Text excerpt:
============================================================

Young Irish artists exhibit in Brooklyn – for one night only

Female collaborative visualise their roots while working in New York

A photograph by Irish artist Ashleigh Merrin which is part of the TURF collective’s exhibition  in Brooklyn

A photograph by Irish artist Ashleigh Merrin which is part of the TURF collective’s exhibition in Brooklyn

 

Turf: a clump of earth that makes up so much of Ireland. It is also the name of an Irish female collaborative based in New York, whose members are Ellen Egan, Georgie Twamley, Hannah Whelan, Ash Burke, Elsa Brightling, Ashleigh Merrin, Stephanie McDermott, Fiona Fitzpatrick and Robyn Carey.

As a word that relates to roots, the name of the collective harks to the artists’ ties to land – the land from which they came (Ireland) and the land in which they seek to stake a claim (New York).

It is comprised of nine recent Irish graduates, most of whom are on a J1 visa, and they all share the common experience of being 3,000 miles away from home, trying to make a living while simultaneously pursuing their creative ambitions.

Each knew that in order to find personal and professional success, they would have to leave Ireland, due to the limited scope of creative opportunities. For many, this past year has been a milestone in their lives and this is exactly what the curator, Hannah Whelan, aims to highlight.

Rooted, a sculpture by Hannah Whelan, curator of the TURF exhibition by young Irish artists in New York
Rooted, a sculpture by Hannah Whelan, curator of the TORN exhibition by young Irish artists in New York

Their debut exhibition, TORN, showing tonight (June 22nd) for one night only at the John Doe Gallery in Brooklyn, will consist of works that express the emotional and physical experience of the limited time the members have to set up a life (legally) in New York. Feeling stuck between two places, some are torn with the decision to leave a life, a lover and the land of opportunity as they come to the end of their J1 visa.

============================================================

Dataset content:
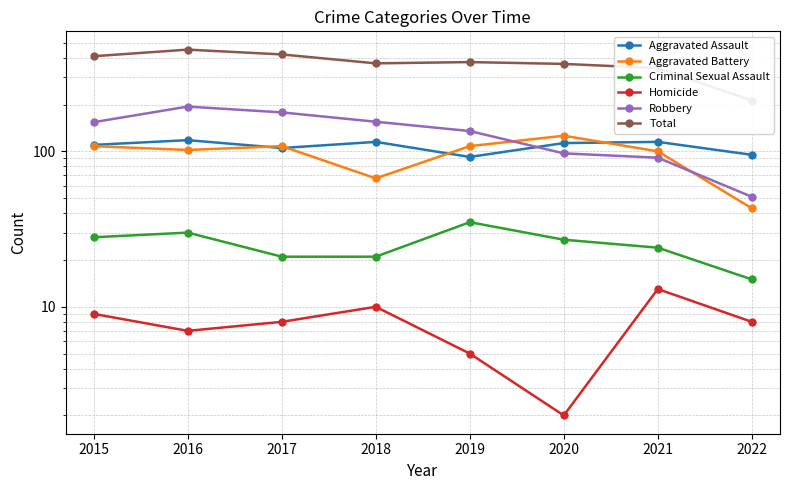

What value does the Total series have at 2017?

420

============================================================

Task to carry out:
Reproduce the full article about the young Irish artists' one-night exhibition in Brooklyn, word for word from start to finish.

Your response:
Young Irish artists exhibit in Brooklyn – for one night only

Female collaborative visualise their roots while working in New York

A photograph by Irish artist Ashleigh Merrin which is part of the TURF collective’s exhibition  in Brooklyn

A photograph by Irish artist Ashleigh Merrin which is part of the TURF collective’s exhibition in Brooklyn

 

Turf: a clump of earth that makes up so much of Ireland. It is also the name of an Irish female collaborative based in New York, whose members are Ellen Egan, Georgie Twamley, Hannah Whelan, Ash Burke, Elsa Brightling, Ashleigh Merrin, Stephanie McDermott, Fiona Fitzpatrick and Robyn Carey.

As a word that relates to roots, the name of the collective harks to the artists’ ties to land – the land from which they came (Ireland) and the land in which they seek to stake a claim (New York).

It is comprised of nine recent Irish graduates, most of whom are on a J1 visa, and they all share the common experience of being 3,000 miles away from home, trying to make a living while simultaneously pursuing their creative ambitions.

Each knew that in order to find personal and professional success, they would have to leave Ireland, due to the limited scope of creative opportunities. For many, this past year has been a milestone in their lives and this is exactly what the curator, Hannah Whelan, aims to highlight.

Rooted, a sculpture by Hannah Whelan, curator of the TURF exhibition by young Irish artists in New York
Rooted, a sculpture by Hannah Whelan, curator of the TORN exhibition by young Irish artists in New York

Their debut exhibition, TORN, showing tonight (June 22nd) for one night only at the John Doe Gallery in Brooklyn, will consist of works that express the emotional and physical experience of the limited time the members have to set up a life (legally) in New York. Feeling stuck between two places, some are torn with the decision to leave a life, a lover and the land of opportunity as they come to the end of their J1 visa.